Page excerpt:
*** Begin section ***
# Deer Hunted Northwest Ohio Halloween Weekend!



## crittergitter (Jun 9, 2005)

Here's a bit of a preview video of the weekend. We had a ton of fun!!!


----------



## Muddy (May 7, 2017)

Cool, I’m interested to see the rest of the video. What county did you hunt in?


----------



## crittergitter (Jun 9, 2005)

Muddy said:


> Cool, I’m interested to see the rest of the video. What county did you hunt in?


I was in Defiance county!


----------



## crittergitter (Jun 9, 2005)

Hunt #1 has been uploaded!


----------



## crittergitter (Jun 9, 2005)

Video #3 in this series!


----------



## crittergitter (Jun 9, 2005)

The final video in this short series. This was my first ever deer harvest on video! Thanks for watching!


----------



## Muddy (May 7, 2017)
*** End section ***
Joint position lists
*** Begin section ***
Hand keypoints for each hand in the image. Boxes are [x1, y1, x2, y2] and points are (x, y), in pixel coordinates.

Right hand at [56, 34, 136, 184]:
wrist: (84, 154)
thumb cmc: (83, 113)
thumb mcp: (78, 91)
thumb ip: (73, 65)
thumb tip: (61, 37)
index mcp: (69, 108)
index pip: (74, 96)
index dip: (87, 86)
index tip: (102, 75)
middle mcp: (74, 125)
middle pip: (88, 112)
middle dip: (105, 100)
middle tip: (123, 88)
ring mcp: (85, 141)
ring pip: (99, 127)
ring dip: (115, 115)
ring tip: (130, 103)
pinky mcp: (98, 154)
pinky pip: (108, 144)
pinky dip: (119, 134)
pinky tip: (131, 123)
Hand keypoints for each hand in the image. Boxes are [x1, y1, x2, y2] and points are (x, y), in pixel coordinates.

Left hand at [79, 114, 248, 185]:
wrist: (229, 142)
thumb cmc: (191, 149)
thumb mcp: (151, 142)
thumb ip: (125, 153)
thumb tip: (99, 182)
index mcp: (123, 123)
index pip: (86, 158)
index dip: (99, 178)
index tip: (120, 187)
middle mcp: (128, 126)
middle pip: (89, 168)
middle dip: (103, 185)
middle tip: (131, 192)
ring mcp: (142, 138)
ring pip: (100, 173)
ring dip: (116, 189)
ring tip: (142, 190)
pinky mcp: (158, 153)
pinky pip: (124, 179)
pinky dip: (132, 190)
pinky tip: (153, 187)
*** End section ***
*** Begin section ***
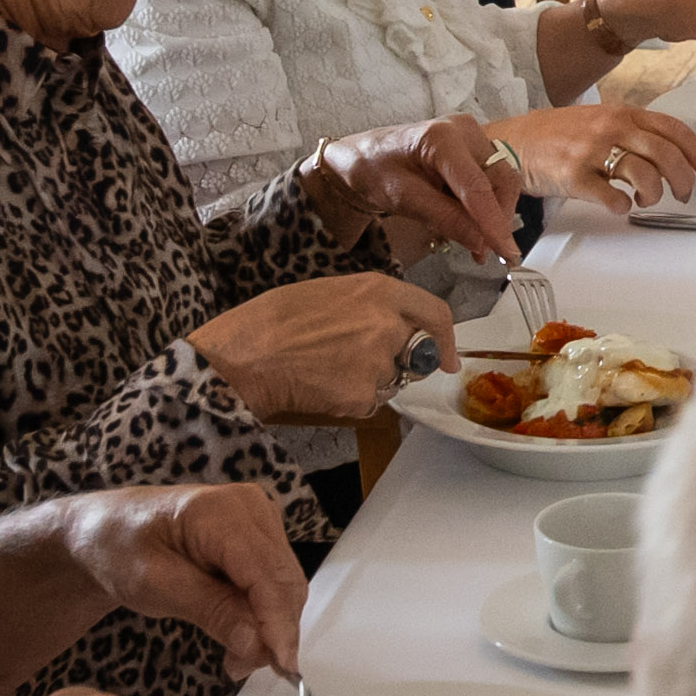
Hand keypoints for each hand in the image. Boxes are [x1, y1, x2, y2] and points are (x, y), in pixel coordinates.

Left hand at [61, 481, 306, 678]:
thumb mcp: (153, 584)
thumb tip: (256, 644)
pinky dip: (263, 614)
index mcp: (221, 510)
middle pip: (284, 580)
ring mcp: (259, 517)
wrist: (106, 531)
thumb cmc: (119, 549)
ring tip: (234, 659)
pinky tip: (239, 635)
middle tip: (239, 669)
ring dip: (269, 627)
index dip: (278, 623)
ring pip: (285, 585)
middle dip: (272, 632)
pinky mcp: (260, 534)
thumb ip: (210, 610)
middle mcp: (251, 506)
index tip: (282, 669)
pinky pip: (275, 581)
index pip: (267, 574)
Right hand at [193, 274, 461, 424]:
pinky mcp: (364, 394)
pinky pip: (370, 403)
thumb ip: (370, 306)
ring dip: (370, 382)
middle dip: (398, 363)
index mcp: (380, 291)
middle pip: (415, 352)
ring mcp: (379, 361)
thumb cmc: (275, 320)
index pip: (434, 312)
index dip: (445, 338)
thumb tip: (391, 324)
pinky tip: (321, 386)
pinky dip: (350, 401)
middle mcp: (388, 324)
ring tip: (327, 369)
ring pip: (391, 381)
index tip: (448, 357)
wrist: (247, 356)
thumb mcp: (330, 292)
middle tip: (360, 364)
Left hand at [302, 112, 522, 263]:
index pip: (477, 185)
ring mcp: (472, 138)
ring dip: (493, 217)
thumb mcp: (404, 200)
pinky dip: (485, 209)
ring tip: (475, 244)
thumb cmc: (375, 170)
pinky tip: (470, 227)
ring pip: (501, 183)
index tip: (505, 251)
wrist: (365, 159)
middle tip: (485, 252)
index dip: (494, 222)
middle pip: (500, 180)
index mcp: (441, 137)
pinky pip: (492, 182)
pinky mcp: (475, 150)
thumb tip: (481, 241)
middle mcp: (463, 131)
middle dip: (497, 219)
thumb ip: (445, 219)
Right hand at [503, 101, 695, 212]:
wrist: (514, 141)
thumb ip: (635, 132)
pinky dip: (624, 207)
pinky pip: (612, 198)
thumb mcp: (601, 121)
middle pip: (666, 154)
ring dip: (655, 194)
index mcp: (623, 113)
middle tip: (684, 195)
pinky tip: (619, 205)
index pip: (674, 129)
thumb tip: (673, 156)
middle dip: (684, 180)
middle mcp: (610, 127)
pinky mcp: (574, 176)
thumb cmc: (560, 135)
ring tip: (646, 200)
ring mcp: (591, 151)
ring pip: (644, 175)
*** End section ***
*** Begin section ***
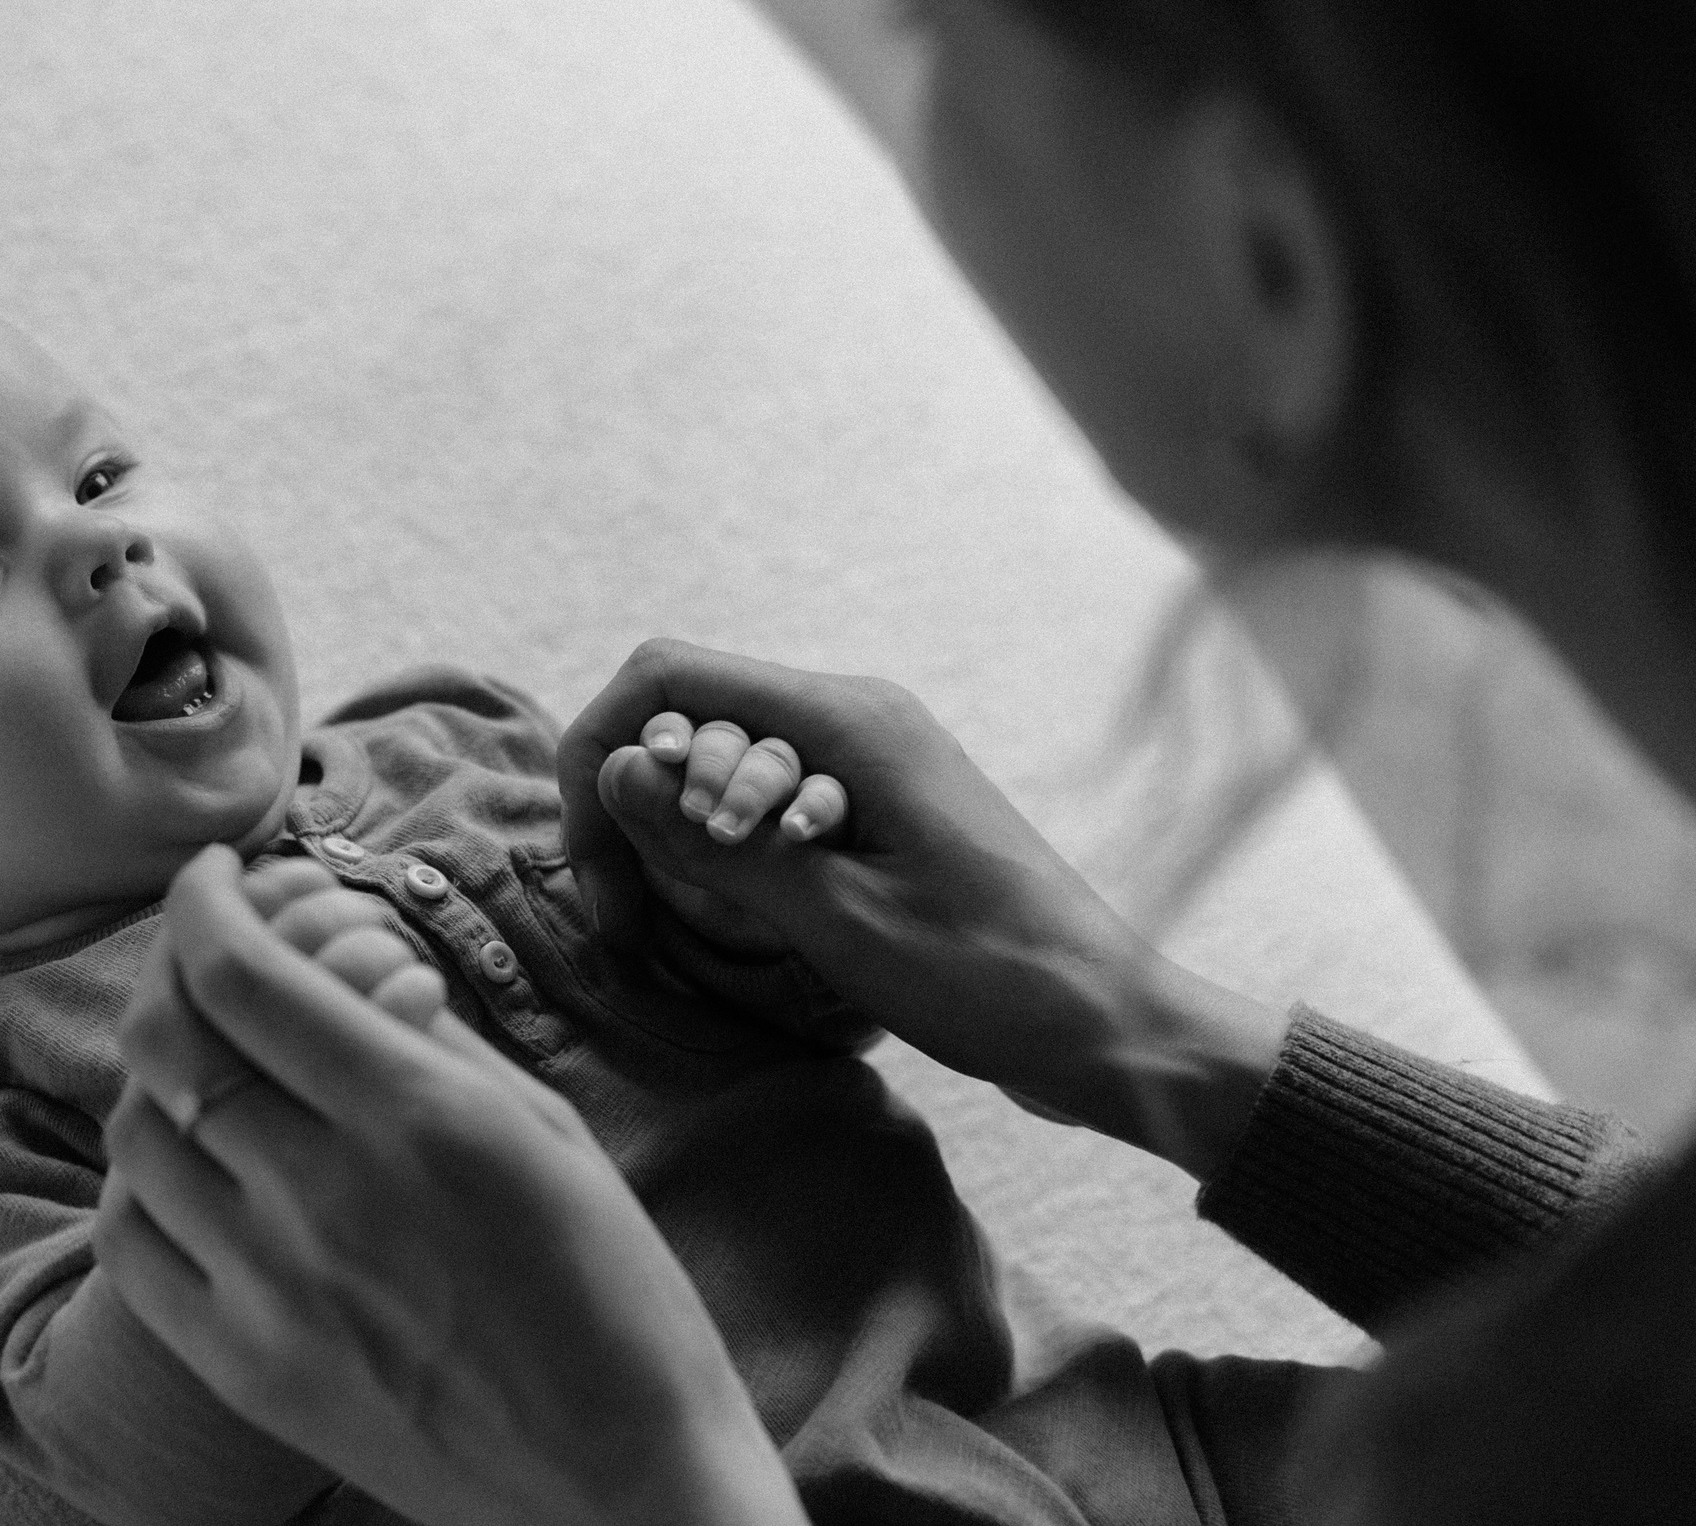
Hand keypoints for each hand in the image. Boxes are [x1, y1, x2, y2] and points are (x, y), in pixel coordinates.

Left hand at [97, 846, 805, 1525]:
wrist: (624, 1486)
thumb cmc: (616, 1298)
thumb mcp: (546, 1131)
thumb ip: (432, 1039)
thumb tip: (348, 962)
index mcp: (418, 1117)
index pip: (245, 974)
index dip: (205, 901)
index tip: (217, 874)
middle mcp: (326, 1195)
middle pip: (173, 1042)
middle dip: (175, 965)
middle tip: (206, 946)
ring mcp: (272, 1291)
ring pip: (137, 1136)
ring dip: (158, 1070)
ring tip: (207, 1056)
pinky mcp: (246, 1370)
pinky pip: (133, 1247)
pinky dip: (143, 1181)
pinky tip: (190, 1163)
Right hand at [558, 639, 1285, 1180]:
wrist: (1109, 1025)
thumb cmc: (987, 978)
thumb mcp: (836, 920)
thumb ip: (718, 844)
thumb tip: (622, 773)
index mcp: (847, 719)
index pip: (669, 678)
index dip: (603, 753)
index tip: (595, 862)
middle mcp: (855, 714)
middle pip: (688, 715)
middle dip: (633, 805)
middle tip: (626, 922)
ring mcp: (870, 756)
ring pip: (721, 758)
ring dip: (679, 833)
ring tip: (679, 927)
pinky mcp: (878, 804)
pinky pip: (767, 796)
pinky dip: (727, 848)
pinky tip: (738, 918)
*** End section ***
Tasks:
(1) Decide whether each statement agrees with the deer hunting thread: (a) the hunt took place in Defiance County; (b) the final video shows the poster's first deer harvest on video; (c) Muddy had already seen the whole video when asking about the county. Answer yes or no for each, and quote the thread's deciding words.
(2) Extend the Ohio deer hunting thread from where it stops.
These records have no connection to the deer hunting thread.

List of answers:
(1)
(a) Yes: "I was in Defiance county!"
(b) Yes: "This was my first ever deer harvest on video!"
(c) No: "I’m interested to see the rest of the video."

(2)
Thanks for sharing. It looks like your friend has done some nice habitat improvement. How many acres does he own? Northwest Ohio has so much barren farm ground, those river corridors offer some much needed topography relief and habitat. My in-laws own 450 acres up that way but I never hunt it because it’s so flat and open farm ground. They’ve pulled out every fence line and cut down the wood lots to farm it all. It’s sad to see how clean many of the farms are up that way, there is no where for the critters to live anymore. It’s intriguing to see a nice piece of ground up that way with diverse cover like your friends place.


----------



## crittergitter (Jun 9, 2005)

Muddy said:


> Thanks for sharing. It looks like your friend has done some nice habitat improvement. How many acres does he own? Northwest Ohio has so much barren farm ground, those river corridors offer some much needed topography relief and habitat. My in-laws own 450 acres up that way but I never hunt it because it’s so flat and open farm ground. They’ve pulled out every fence line and cut down the wood lots to farm it all. It’s sad to see how clean many of the farms are up that way, there is no where for the critters to live anymore. It’s intriguing to see a nice piece of ground up that way with diverse cover like your friends place.


He owns 45 acres right along the Tiffin River! He really does have a nice place, and plenty of deer running around!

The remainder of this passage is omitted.